THOMAS A. EDISON - STOCK CERTIFICATE ENDORSED 10/02/1906 CO-SIGNED BY: THERON I. CRANE, WALTER S. MALLORY - HFSID 30136
THOMAS A. EDISON The inventor signs a stock certificate transferring 280 shares of The Edison Portland Cement Company to another of his companies, Edison Manufacturing Co., of which he is President.
Sale Price $3,187.50
THOMAS A. EDISON
The inventor signs a stock certificate transferring 280 shares of The Edison Portland Cement Company to another of his companies, Edison Manufacturing Co., of which he is President.
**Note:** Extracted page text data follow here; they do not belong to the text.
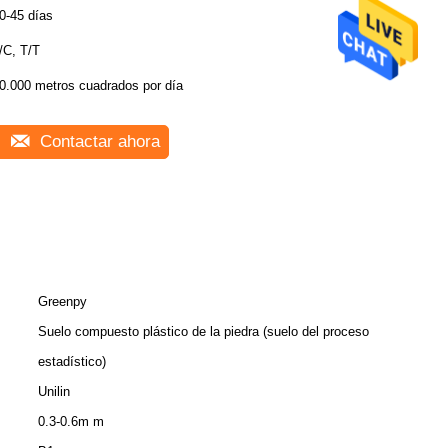
0-45 días
/C, T/T
0.000 metros cuadrados por día
Contactar ahora
Greenpy
Suelo compuesto plástico de la piedra (suelo del proceso
estadístico)
Unilin
0.3-0.6m m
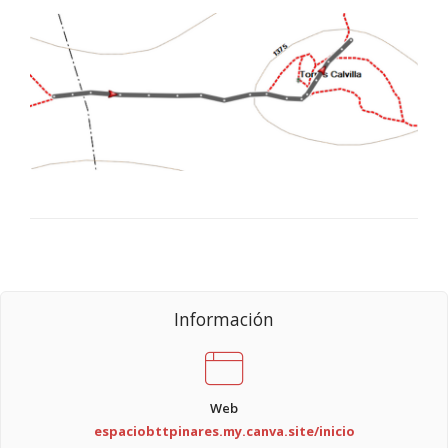
Información
Web
espaciobttpinares.my.canva.site/inicio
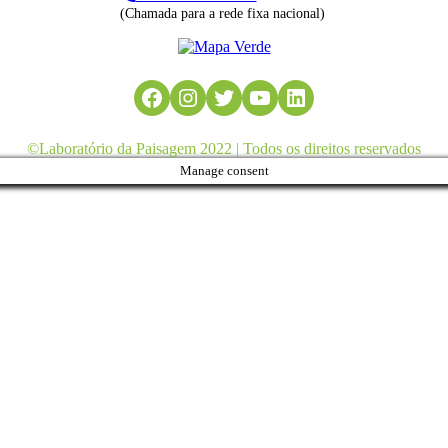
(Chamada para a rede fixa nacional)
Facebook
Instagram
Twitter
YouTube
LinkedIn
©Laboratório da Paisagem 2022 | Todos os direitos reservados
Manage consent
Partly Printed Stock Certificate signed: "Thos A Edison" at lower margin of transfer portion on verso, 1p, 12x8, with 5¼x8 receipt portion affixed at left. No place, 1906 April 14. Certificate No. 280, certifying "that Edison Manufacturing Co. is the owner of Two Hundred and Eighty Shares of the Preferred Capital Stock of The Edison Portland Cement Company...." Capitalization of $12 million (240,000 shares at $50 per share). Engraved portrait of Edison at upper center. Also signed: "WS Mallory" as Vice President and "T.I. Crane" as Assistant Treasurer. Crane has also signed again on receipt stamp on verso. On verso, the stock has been transfered to Edison on October 2, 106. This certificate was cancelled on October 22, 1906 (stamped on front). Prolific American inventor Thomas Alva Edison had organized the Edison Portland Cement Company on April 15, 1899. The plant utilized ore processing equipment developed for Edison's unsuccessful ore milling venture during the 1890s. In the winter of 1901, the inventor supervised construction of the Edison Portland Cement Company works at Stewartsville, New Jersey, near large limestone deposits. An explosion at the company's coal grinding plant in 1903 resulted in the death of eight workers, including Chief Engineer Edward A. Darling, and the closure of the plant for redesign. By 1905, the company produced 3,000 barrels of cement per day. In 1908, Edison signed a cross-licensing agreement with the North American Portland Cement Company for mutual use of important cement patents. By the mid-1920s, the firm was the fourth largest producer of cement in the U.S. Slightly creased with folds, vertical fold at the "N" in Crane. Cancellation holes atlower margin at signatures of Crane and Mallory. Lightly soiled at blank margins, minor stains at blank margins and at receipt portion where it was affixed to the certificate. Pinhead-size hole at blank area on receipt portion, which also bears a stamp and pencil notes (unknown hand). Overall, fine condition.